◆ **Data shown**:
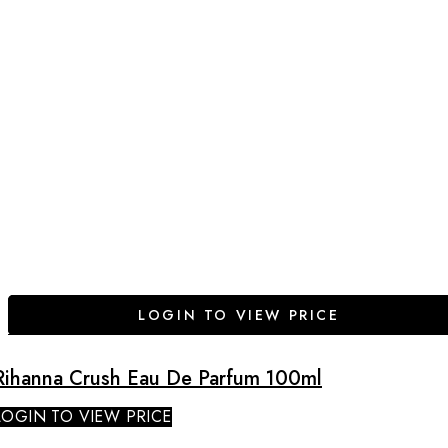
LOGIN TO VIEW PRICE
Rihanna Crush Eau De Parfum 100ml
LOGIN TO VIEW PRICE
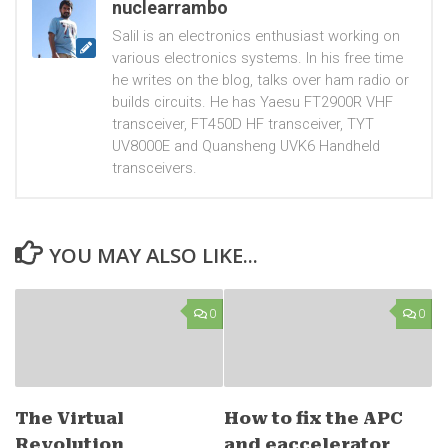
nuclearrambo
Salil is an electronics enthusiast working on
various electronics systems. In his free time
he writes on the blog, talks over ham radio or
builds circuits. He has Yaesu FT2900R VHF
transceiver, FT450D HF transceiver, TYT
UV8000E and Quansheng UVK6 Handheld
transceivers.
YOU MAY ALSO LIKE...
0
0
The Virtual
How to fix the APC
Revolution
and eaccelerator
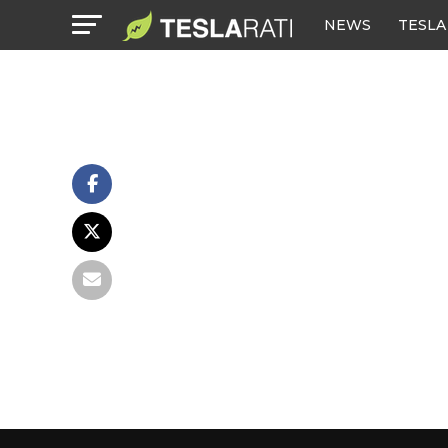
NEWS
TESLA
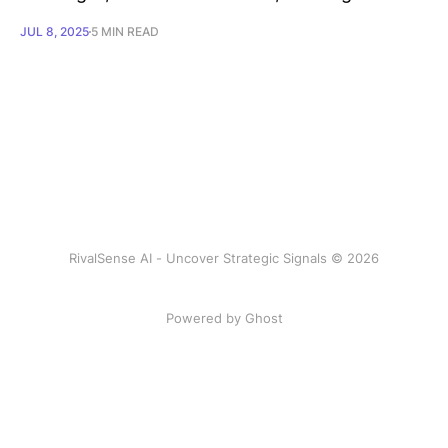
JUL 8, 2025
5 MIN READ
RivalSense AI - Uncover Strategic Signals © 2026
Powered by Ghost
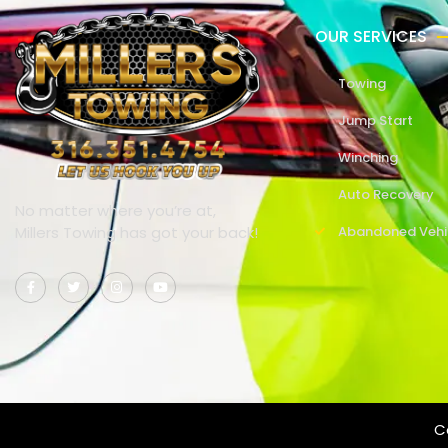
OUR SERVICES
Towing
Jump Start
Winching
Auto Recovery
No matter where you’re at,
Millers Towing has got your back!
Abandoned Vehi
Co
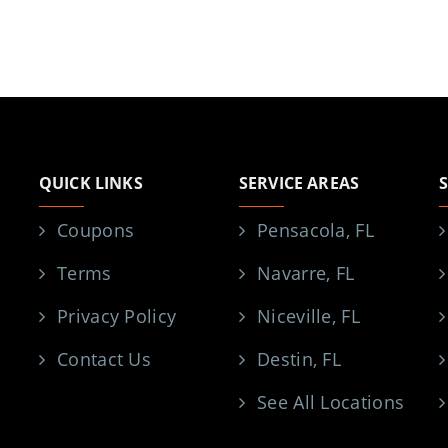
QUICK LINKS
SERVICE AREAS
Coupons
Pensacola, FL
Terms
Navarre, FL
Privacy Policy
Niceville, FL
Contact Us
Destin, FL
See All Locations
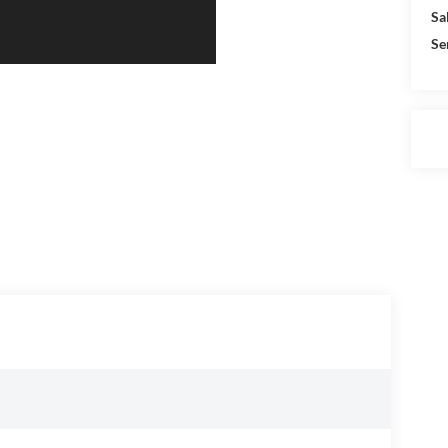
Sa
Se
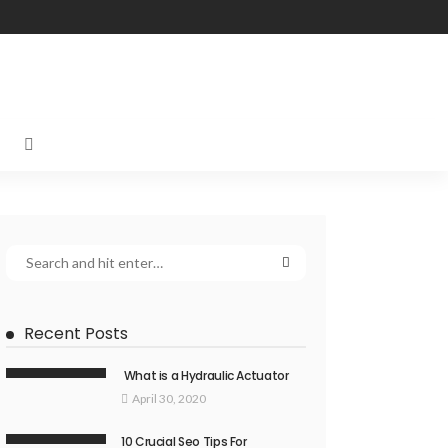
Recent Posts
What is a Hydraulic Actuator
April 30, 2020
10 Crucial Seo Tips For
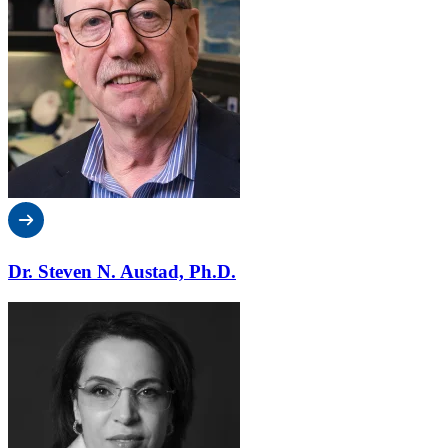
Dr. Steven N. Austad, Ph.D.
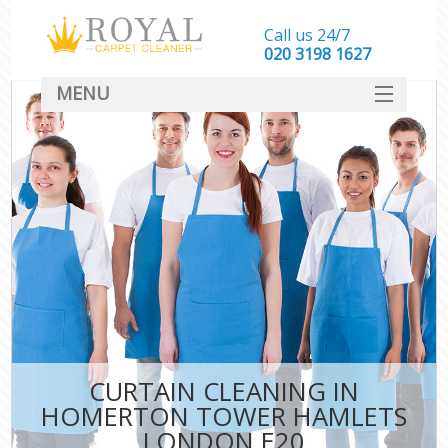
Call us 24/7
‎020 3198 1627
MENU
SERVICES
HOME
DEALS
FAQ
CONTACT
CURTAIN CLEANING IN
HOMERTON TOWER HAMLETS
LONDON E20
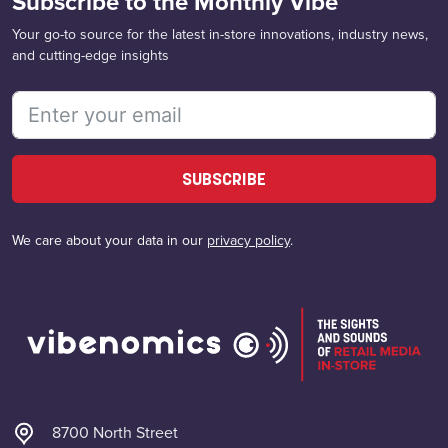
Subscribe to the Monthly Vibe
Your go-to source for the latest in-store innovations, industry news,
and cutting-edge insights
SUBSCRIBE
We care about your data in our
privacy policy
.
8700 North Street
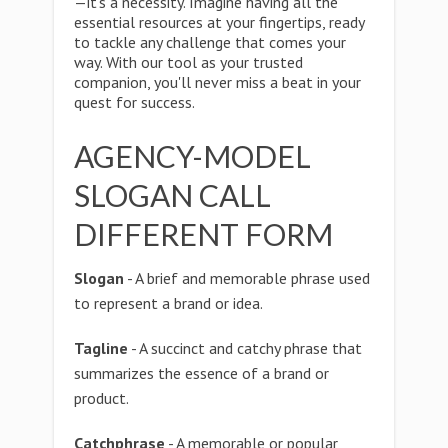
—it's a necessity. Imagine having all the
essential resources at your fingertips, ready
to tackle any challenge that comes your
way. With our tool as your trusted
companion, you'll never miss a beat in your
quest for success.
AGENCY-MODEL
SLOGAN CALL
DIFFERENT FORM
Slogan
- A brief and memorable phrase used
to represent a brand or idea.
Tagline
- A succinct and catchy phrase that
summarizes the essence of a brand or
product.
Catchphrase
- A memorable or popular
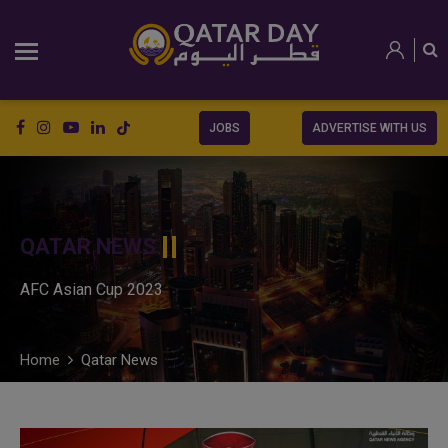
JOBS
ADVERTISE WITH US
QATAR NEWS
AFC Asian Cup 2023
Home
Qatar News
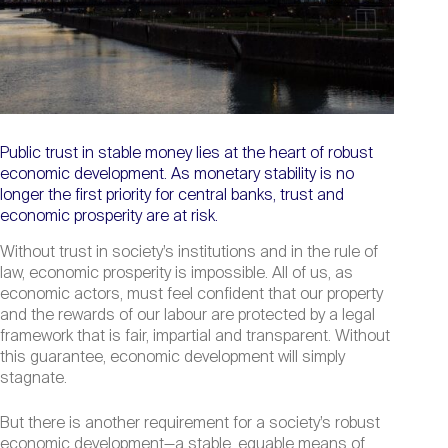
Public trust in stable money lies at the heart of robust
economic development. As monetary stability is no
longer the first priority for central banks, trust and
economic prosperity are at risk.
Without trust in society’s institutions and in the rule of
law, economic prosperity is impossible. All of us, as
economic actors, must feel confident that our property
and the rewards of our labour are protected by a legal
framework that is fair, impartial and transparent. Without
this guarantee, economic development will simply
stagnate.
But there is another requirement for a society’s robust
economic development—a stable, equable means of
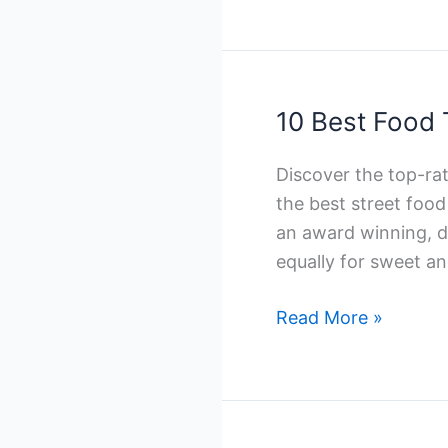
Halal
Catering
Companies
in
10 Best Food 
Toronto
Discover the top-ra
the best street foo
an award winning, di
equally for sweet an
10
Read More »
Best
Food
Truck
Catering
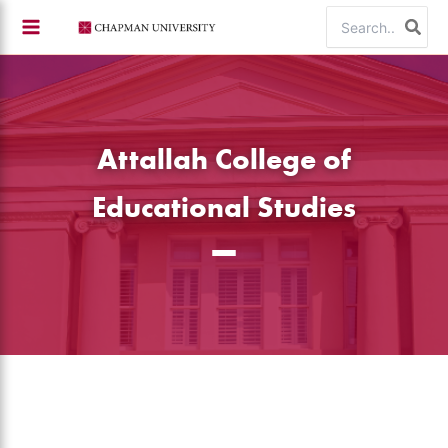
Skip
Search
to
for:
content
Attallah College of
Educational Studies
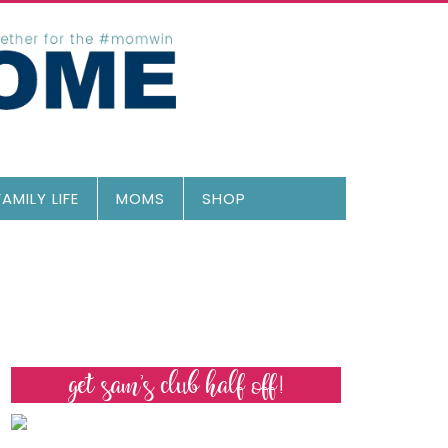
FAMILY LIFE
MOMS
SHOP
get sam’s club half off!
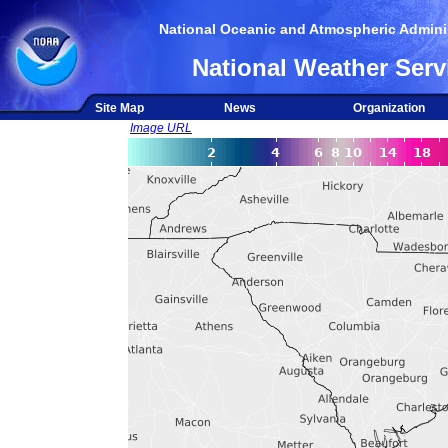
National Oceanic and Atmospheric Adminis
National Weather Serv
Site Map
News
Organization
Image URL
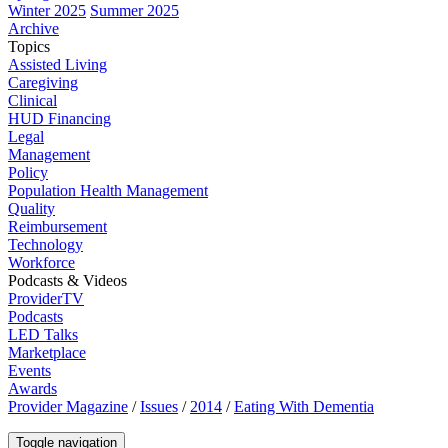
Winter 2025
Summer 2025
Archive
Topics
Assisted Living
Caregiving
Clinical
HUD Financing
Legal
Management
Policy
Population Health Management
Quality
Reimbursement
Technology
Workforce
Podcasts & Videos
ProviderTV
Podcasts
LED Talks
Marketplace
Events
Awards
Provider Magazine
/
Issues
/
2014
/
Eating With Dementia
Toggle navigation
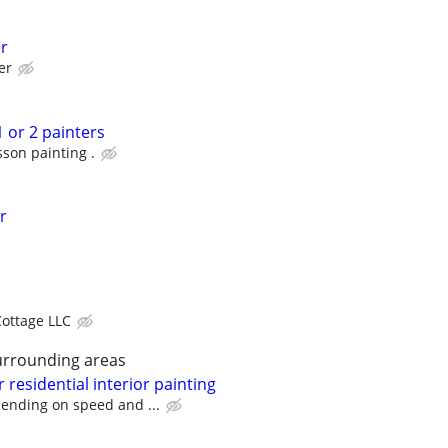
er
er
1 or 2 painters
son painting .
r
Cottage LLC
urrounding areas
 residential interior painting
ending on speed and ...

◆ **What you have to do**:
Find how many lines of the entries include the word "Management". The number is the entire reply.

◆ **Answer to the problem**:
2